* [WHAT TO PRODUCE] Your reply should consist solely of the lines from the one containing "tissue box [96,643,341,774]" through the end of the data, restated word for word.

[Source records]
────────────────────
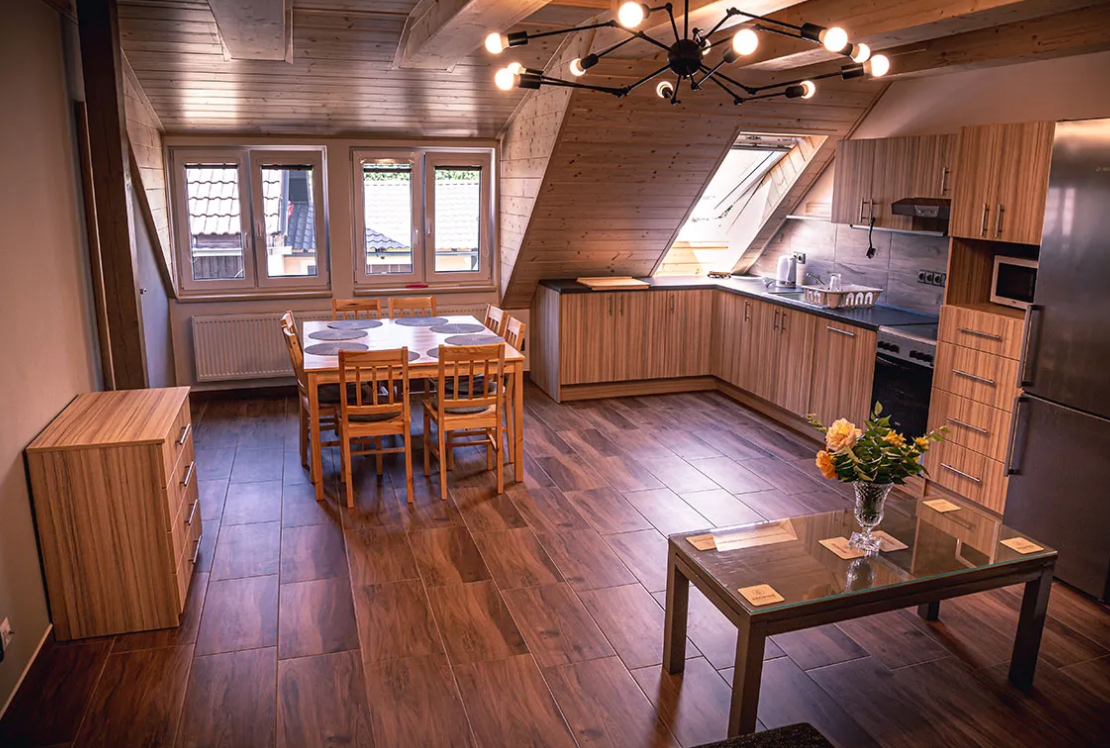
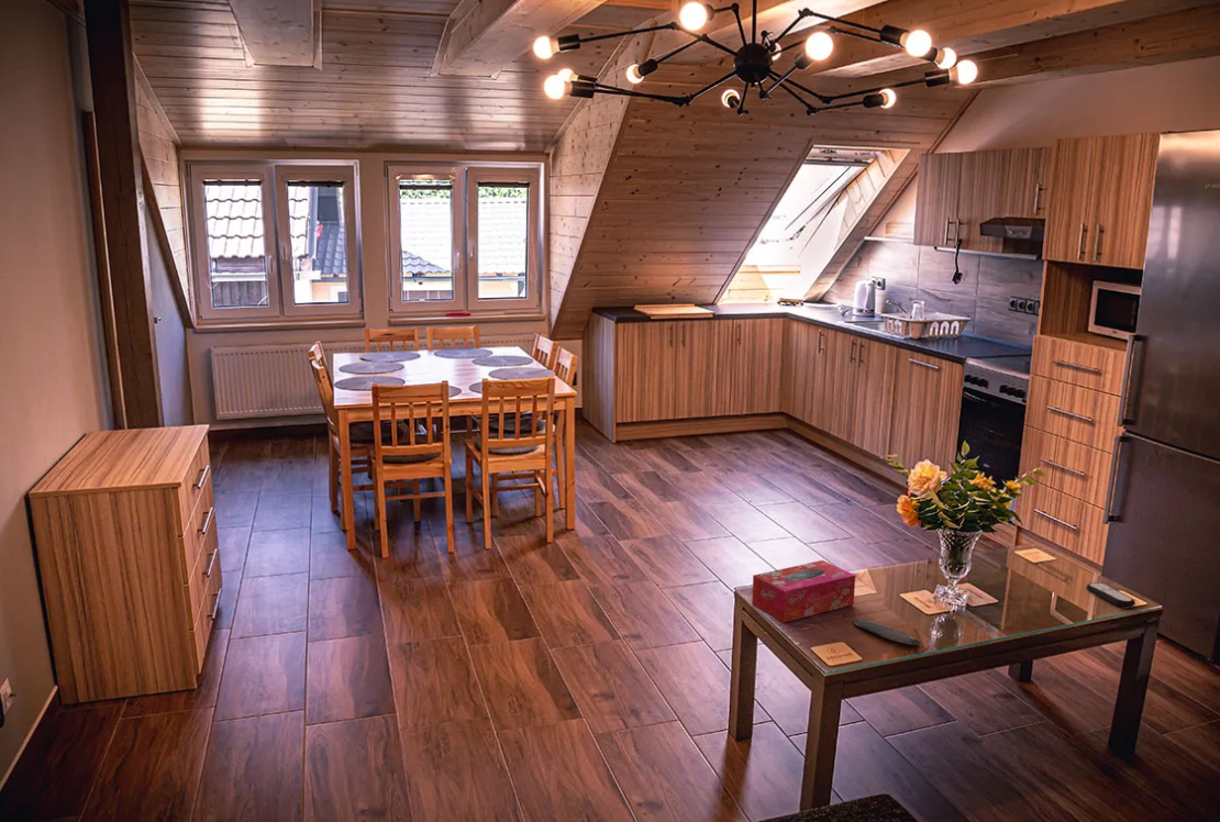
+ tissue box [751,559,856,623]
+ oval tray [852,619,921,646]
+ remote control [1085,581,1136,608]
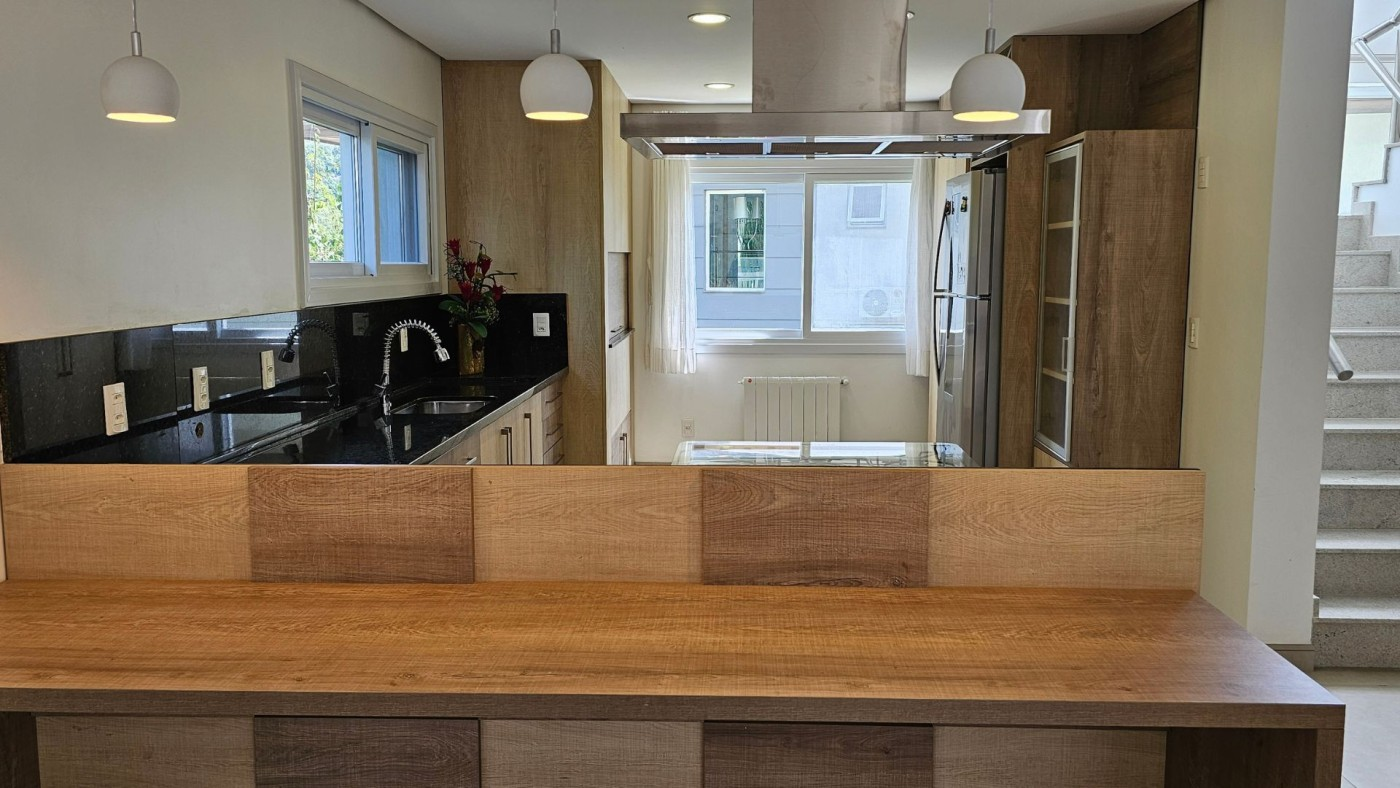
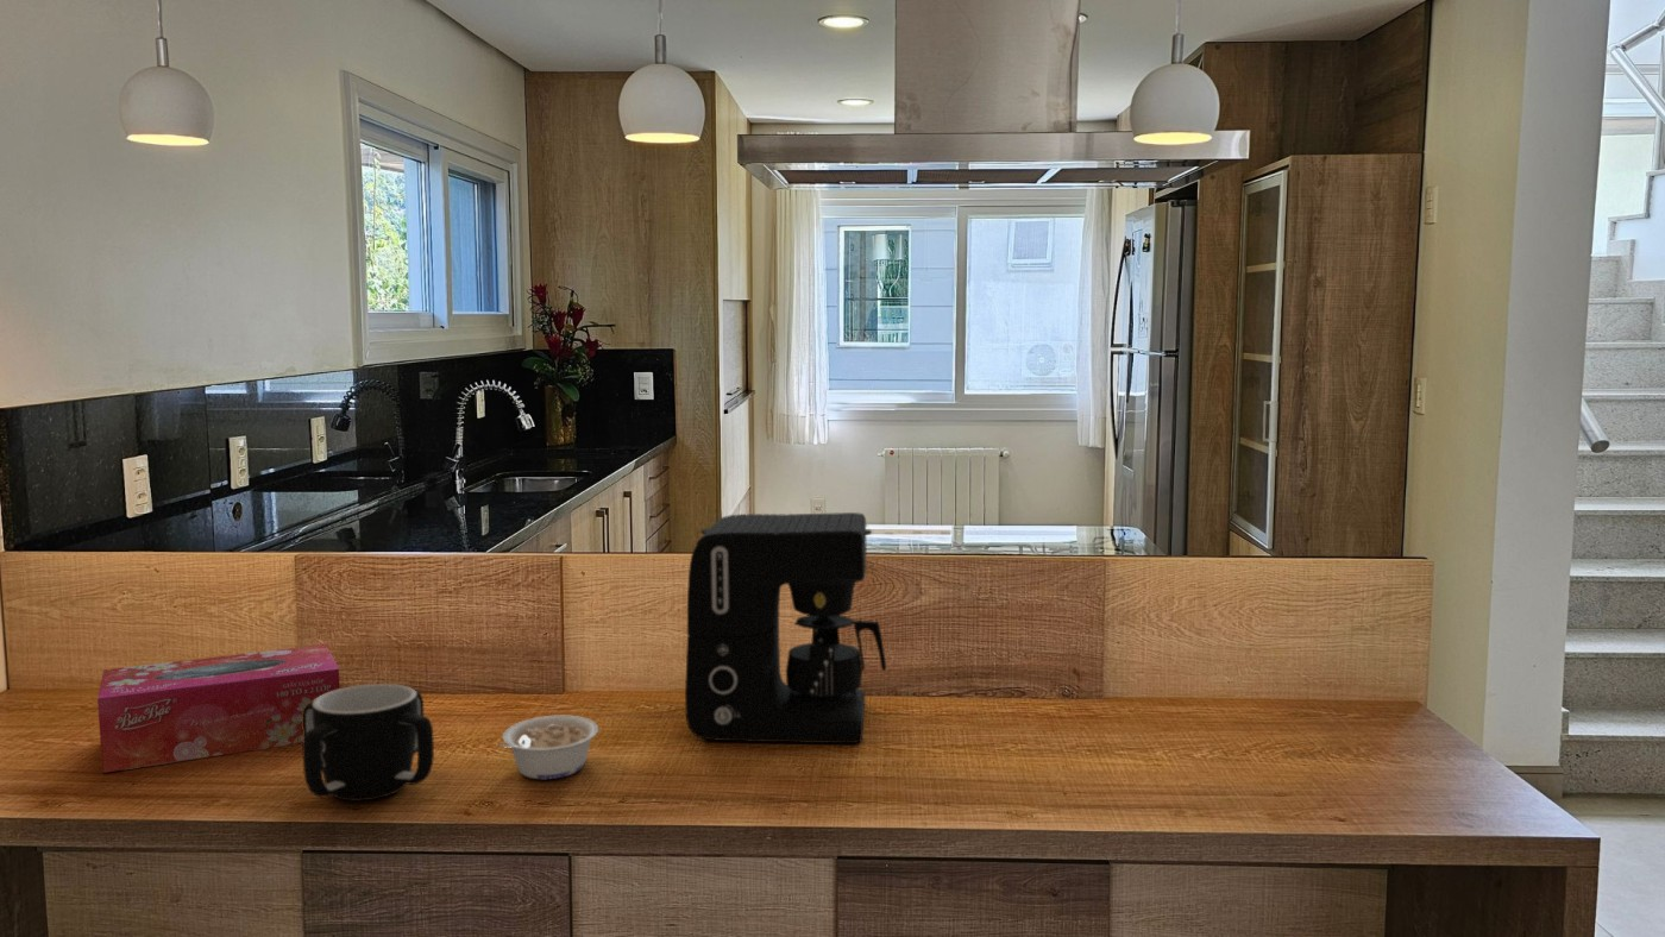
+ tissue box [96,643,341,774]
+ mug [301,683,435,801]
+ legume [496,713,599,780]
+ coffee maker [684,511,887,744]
────────────────────
* [EXERCISE RESULT]
+ tissue box [96,643,341,774]
+ mug [301,683,435,801]
+ legume [496,713,599,780]
+ coffee maker [684,511,887,744]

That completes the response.